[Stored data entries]
-=-=-
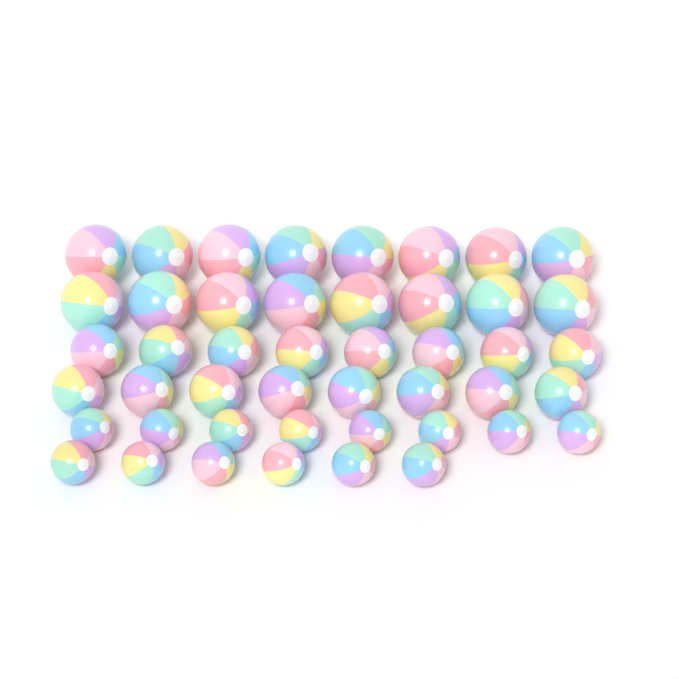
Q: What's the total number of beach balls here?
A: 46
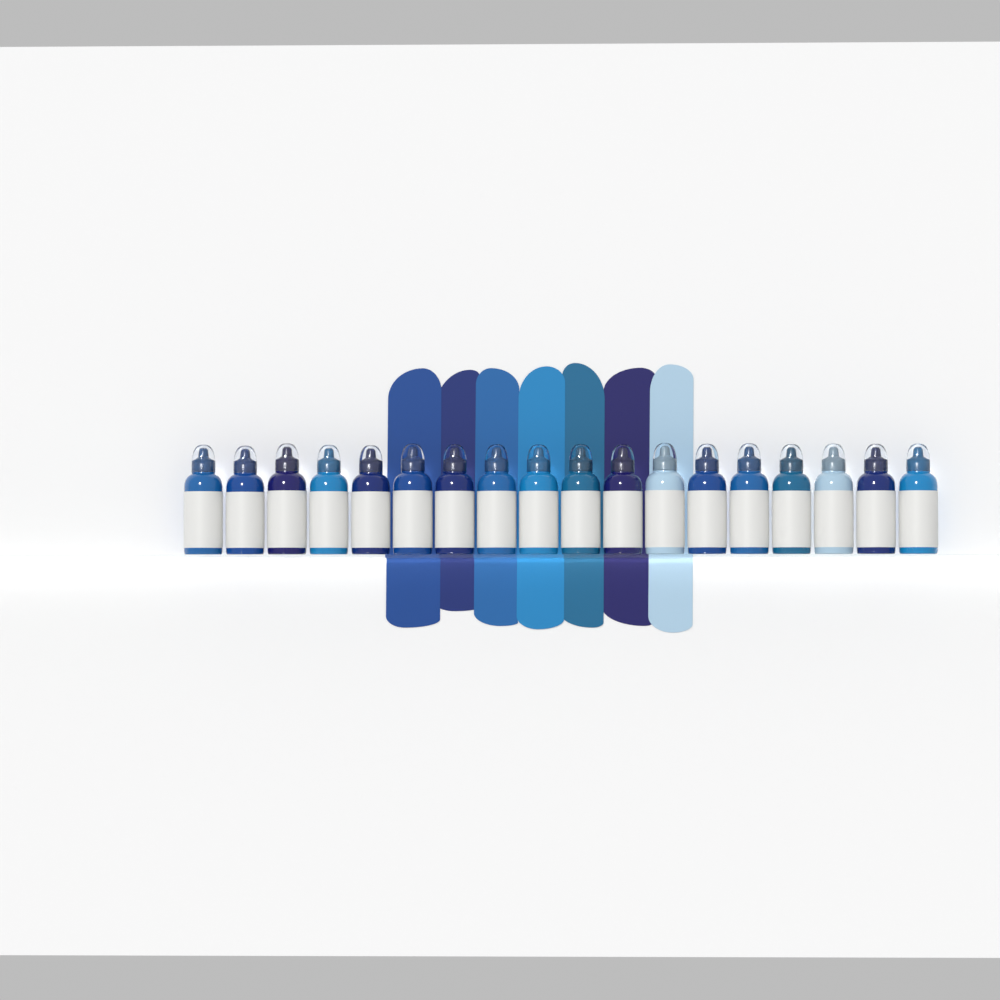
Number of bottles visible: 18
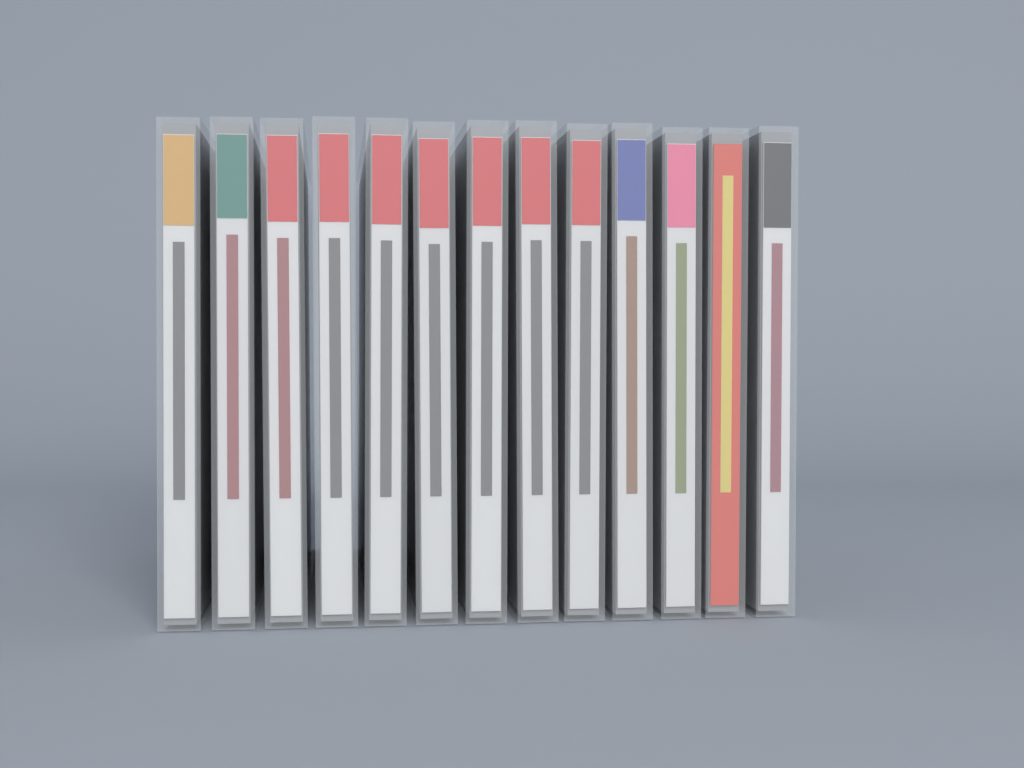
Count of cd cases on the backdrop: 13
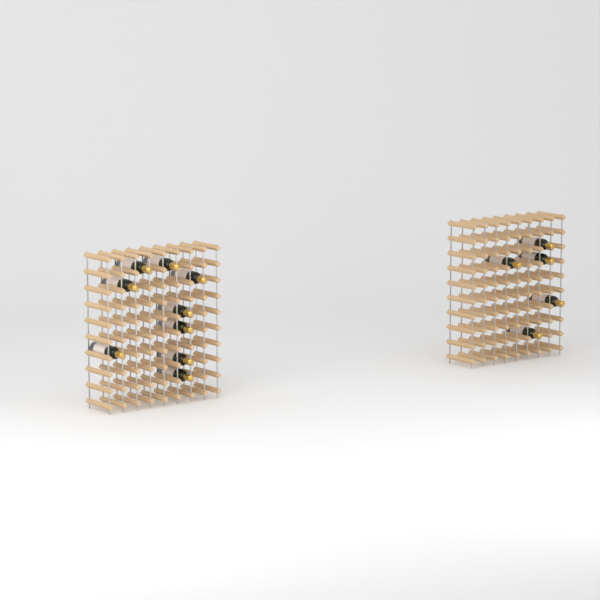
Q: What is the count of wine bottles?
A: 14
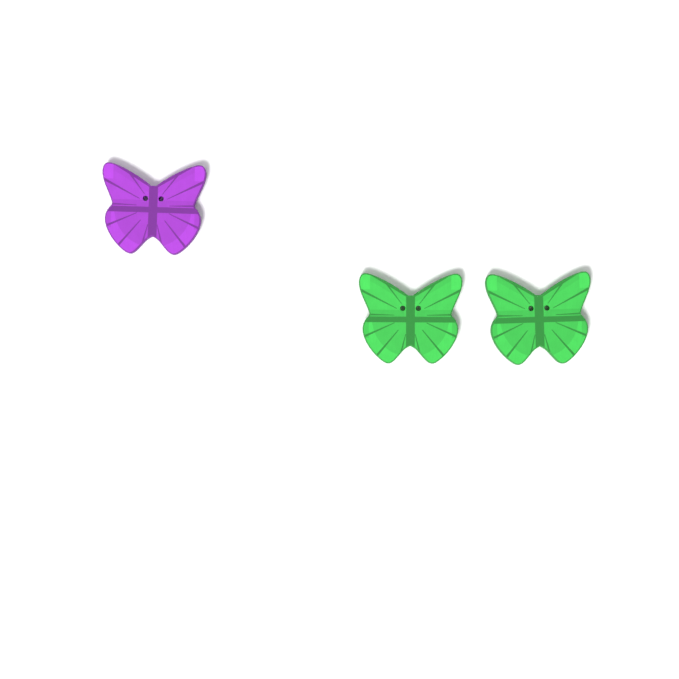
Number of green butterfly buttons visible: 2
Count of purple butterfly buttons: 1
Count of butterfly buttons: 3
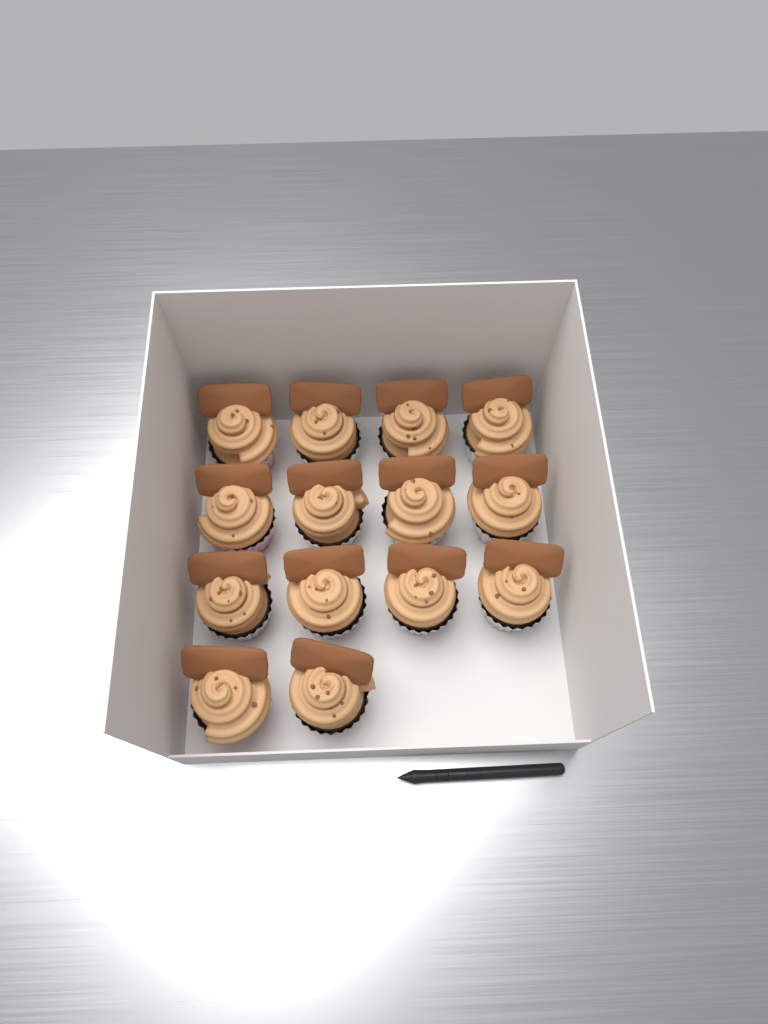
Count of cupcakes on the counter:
-=-=-
Exercise goal
Rewrite all of the lines above, changing every "butterfly buttons" to "flower buttons" and keeping everything else the same. Leave the pictures out of your answer.

Answer
Q: What's the total number of beach balls here?
A: 46
Number of bottles visible: 18
Count of cd cases on the backdrop: 13
Q: What is the count of wine bottles?
A: 14
Number of green flower buttons visible: 2
Count of purple flower buttons: 1
Count of flower buttons: 3
Count of cupcakes on the counter:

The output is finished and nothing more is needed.